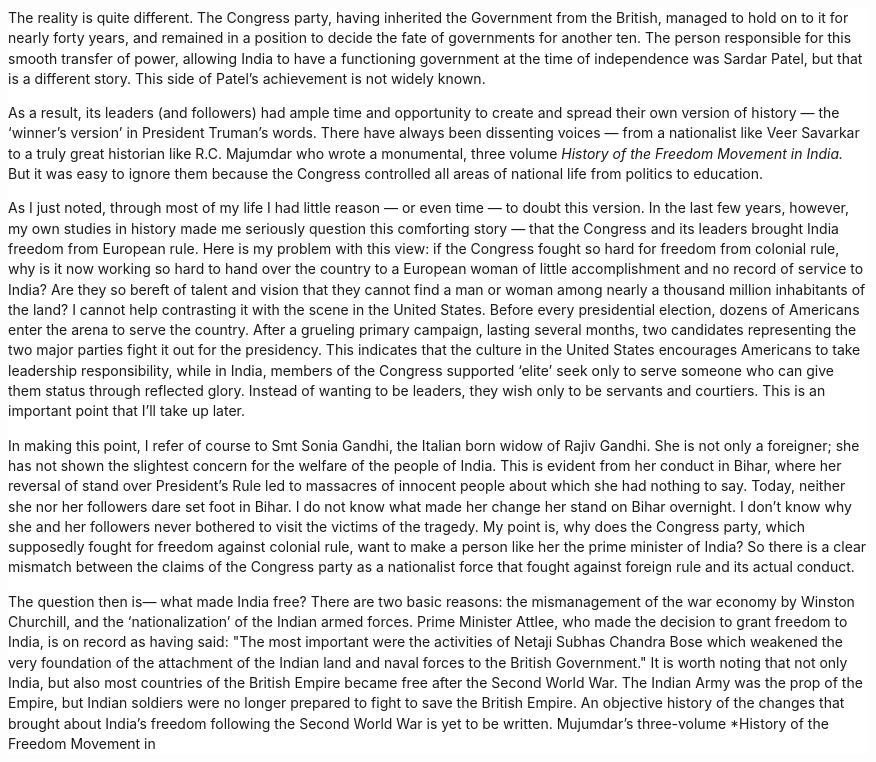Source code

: The reality is quite different. The Congress party, having inherited the
Government from the British, managed to hold on to it for nearly forty
years, and remained in a position to decide the fate of governments for
another ten. The person responsible for this smooth transfer of power,
allowing India to have a functioning government at the time of
independence was Sardar Patel, but that is a different story. This side
of Patel’s achievement is not widely known.

As a result, its leaders (and followers) had ample time and opportunity
to create and spread their own version of history — the ‘winner’s
version’ in President Truman’s words. There have always been dissenting
voices — from a nationalist like Veer Savarkar to a truly great
historian like R.C. Majumdar who wrote a monumental, three volume
*History of the Freedom Movement in India.* But it was easy to ignore
them because the Congress controlled all areas of national life from
politics to education.

As I just noted, through most of my life I had little reason — or even
time — to doubt this version. In the last few years, however, my own
studies in history made me seriously question this comforting story —
that the Congress and its leaders brought India freedom from European
rule. Here is my problem with this view: if the Congress fought so hard
for freedom from colonial rule, why is it now working so hard to hand
over the country to a European woman of little accomplishment and no
record of service to India? Are they so bereft of talent and vision that
they cannot find a man or woman among nearly a thousand million
inhabitants of the land? I cannot help contrasting it with the scene in
the United States. Before every presidential election, dozens of
Americans enter the arena to serve the country. After a grueling primary
campaign, lasting several months, two candidates representing the two
major parties fight it out for the presidency. This indicates that the
culture in the United States encourages Americans to take leadership
responsibility, while in India, members of the Congress supported
‘elite’ seek only to serve someone who can give them status through
reflected glory. Instead of wanting to be leaders, they wish only to be
servants and courtiers. This is an important point that I’ll take up
later.

In making this point, I refer of course to Smt Sonia Gandhi, the Italian
born widow of Rajiv Gandhi. She is not only a foreigner; she has not
shown the slightest concern for the welfare of the people of India. This
is evident from her conduct in Bihar, where her reversal of stand over
President’s Rule led to massacres of innocent people about which she had
nothing to say. Today, neither she nor her followers dare set foot in
Bihar. I do not know what made her change her stand on Bihar overnight.
I don’t know why she and her followers never bothered to visit the
victims of the tragedy. My point is, why does the Congress party, which
supposedly fought for freedom against colonial rule, want to make a
person like her the prime minister of India? So there is a clear
mismatch between the claims of the Congress party as a nationalist force
that fought against foreign rule and its actual conduct.

The question then is— what made India free? There are two basic reasons:
the mismanagement of the war economy by Winston Churchill, and the
‘nationalization’ of the Indian armed forces. Prime Minister Attlee, who
made the decision to grant freedom to India, is on record as having
said: "The most important were the activities of Netaji Subhas Chandra
Bose which weakened the very foundation of the attachment of the Indian
land and naval forces to the British Government." It is worth noting
that not only India, but also most countries of the British Empire
became free after the Second World War. The Indian Army was the prop of
the Empire, but Indian soldiers were no longer prepared to fight to save
the British Empire. An objective history of the changes that brought
about India’s freedom following the Second World War is yet to be
written. Mujumdar’s three-volume *History of the Freedom Movement in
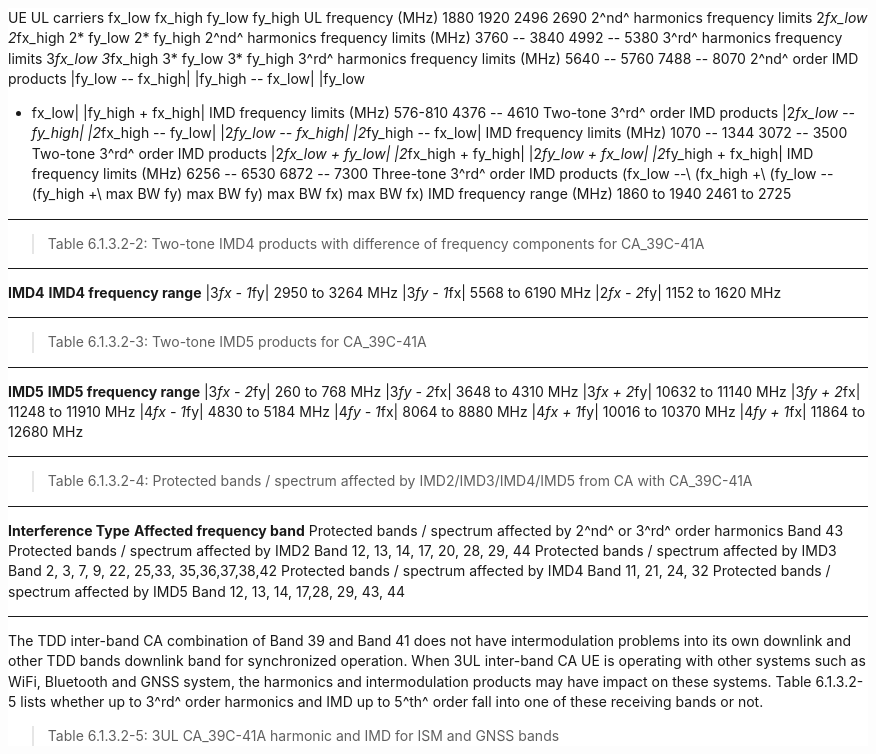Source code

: UE UL carriers fx_low fx_high fy_low fy_high
UL frequency (MHz) 1880 1920 2496 2690
2^nd^ harmonics frequency limits 2*fx_low 2*fx_high 2* fy_low 2* fy_high
2^nd^ harmonics frequency limits (MHz) 3760 -- 3840 4992 -- 5380
3^rd^ harmonics frequency limits 3*fx_low 3*fx_high 3* fy_low 3* fy_high
3^rd^ harmonics frequency limits (MHz) 5640 -- 5760 7488 -- 8070
2^nd^ order IMD products \|fy_low -- fx_high\| \|fy_high -- fx_low\| \|fy_low
+ fx_low\| \|fy_high + fx_high\|
IMD frequency limits (MHz) 576-810 4376 -- 4610
Two-tone 3^rd^ order IMD products \|2*fx_low -- fy_high\| \|2*fx_high --
fy_low\| \|2*fy_low -- fx_high\| \|2*fy_high -- fx_low\|
IMD frequency limits (MHz) 1070 -- 1344 3072 -- 3500
Two-tone 3^rd^ order IMD products \|2*fx_low + fy_low\| \|2*fx_high +
fy_high\| \|2*fy_low + fx_low\| \|2*fy_high + fx_high\|
IMD frequency limits (MHz) 6256 -- 6530 6872 -- 7300
Three-tone 3^rd^ order IMD products (fx_low --\ (fx_high +\ (fy_low --\
(fy_high +\ max BW fy) max BW fy) max BW fx) max BW fx)
IMD frequency range (MHz) 1860 to 1940 2461 to 2725
* * *
> Table 6.1.3.2-2: Two-tone IMD4 products with difference of frequency
> components for CA_39C-41A
* * *
**IMD4** **IMD4 frequency range** \|3*fx - 1*fy\| 2950 to 3264 MHz \|3*fy -
1*fx\| 5568 to 6190 MHz \|2*fx - 2*fy\| 1152 to 1620 MHz
* * *
> Table 6.1.3.2-3: Two-tone IMD5 products for CA_39C-41A
* * *
**IMD5** **IMD5 frequency range** \|3*fx - 2*fy\| 260 to 768 MHz \|3*fy -
2*fx\| 3648 to 4310 MHz \|3*fx + 2*fy\| 10632 to 11140 MHz \|3*fy + 2*fx\|
11248 to 11910 MHz \|4*fx - 1*fy\| 4830 to 5184 MHz \|4*fy - 1*fx\| 8064 to
8880 MHz \|4*fx + 1*fy\| 10016 to 10370 MHz \|4*fy + 1*fx\| 11864 to 12680 MHz
* * *
> Table 6.1.3.2-4: Protected bands / spectrum affected by IMD2/IMD3/IMD4/IMD5
> from CA with CA_39C-41A
* * *
**Interference Type** **Affected frequency band** Protected bands / spectrum
affected by 2^nd^ or 3^rd^ order harmonics Band 43 Protected bands / spectrum
affected by IMD2 Band 12, 13, 14, 17, 20, 28, 29, 44 Protected bands /
spectrum affected by IMD3 Band 2, 3, 7, 9, 22, 25,33, 35,36,37,38,42 Protected
bands / spectrum affected by IMD4 Band 11, 21, 24, 32 Protected bands /
spectrum affected by IMD5 Band 12, 13, 14, 17,28, 29, 43, 44
* * *
The TDD inter-band CA combination of Band 39 and Band 41 does not have
intermodulation problems into its own downlink and other TDD bands downlink
band for synchronized operation.
When 3UL inter-band CA UE is operating with other systems such as WiFi,
Bluetooth and GNSS system, the harmonics and intermodulation products may have
impact on these systems. Table 6.1.3.2-5 lists whether up to 3^rd^ order
harmonics and IMD up to 5^th^ order fall into one of these receiving bands or
not.
> Table 6.1.3.2-5: 3UL CA_39C-41A harmonic and IMD for ISM and GNSS bands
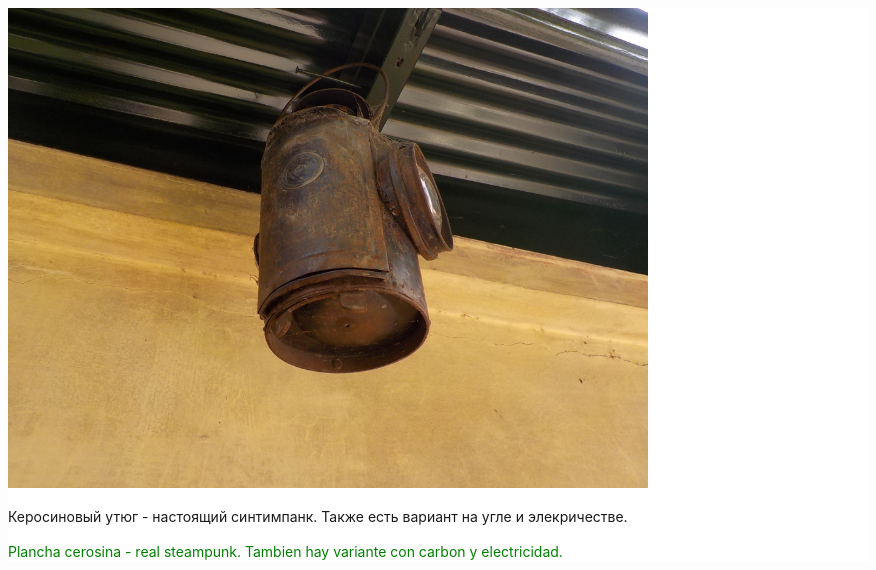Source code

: <a href="/assets/25_de_mayo/DSCN0915.jpg"><img src="/assets/25_de_mayo/DSCN0915.jpg" width="640"></a>

Керосиновый утюг - настоящий синтимпанк. Также есть вариант на угле и элекричестве.

<p style="color: green;">Plancha cerosina - real steampunk. Tambien hay variante con carbon y electricidad.</p>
######
■ The task: Repeat only the lines between the top of the entries above and the line containing "allowing India to", both ends included, without the pictures.

■ Result of the exercise:
Source code

: The reality is quite different. The Congress party, having inherited the
Government from the British, managed to hold on to it for nearly forty
years, and remained in a position to decide the fate of governments for
another ten. The person responsible for this smooth transfer of power,
allowing India to have a functioning government at the time of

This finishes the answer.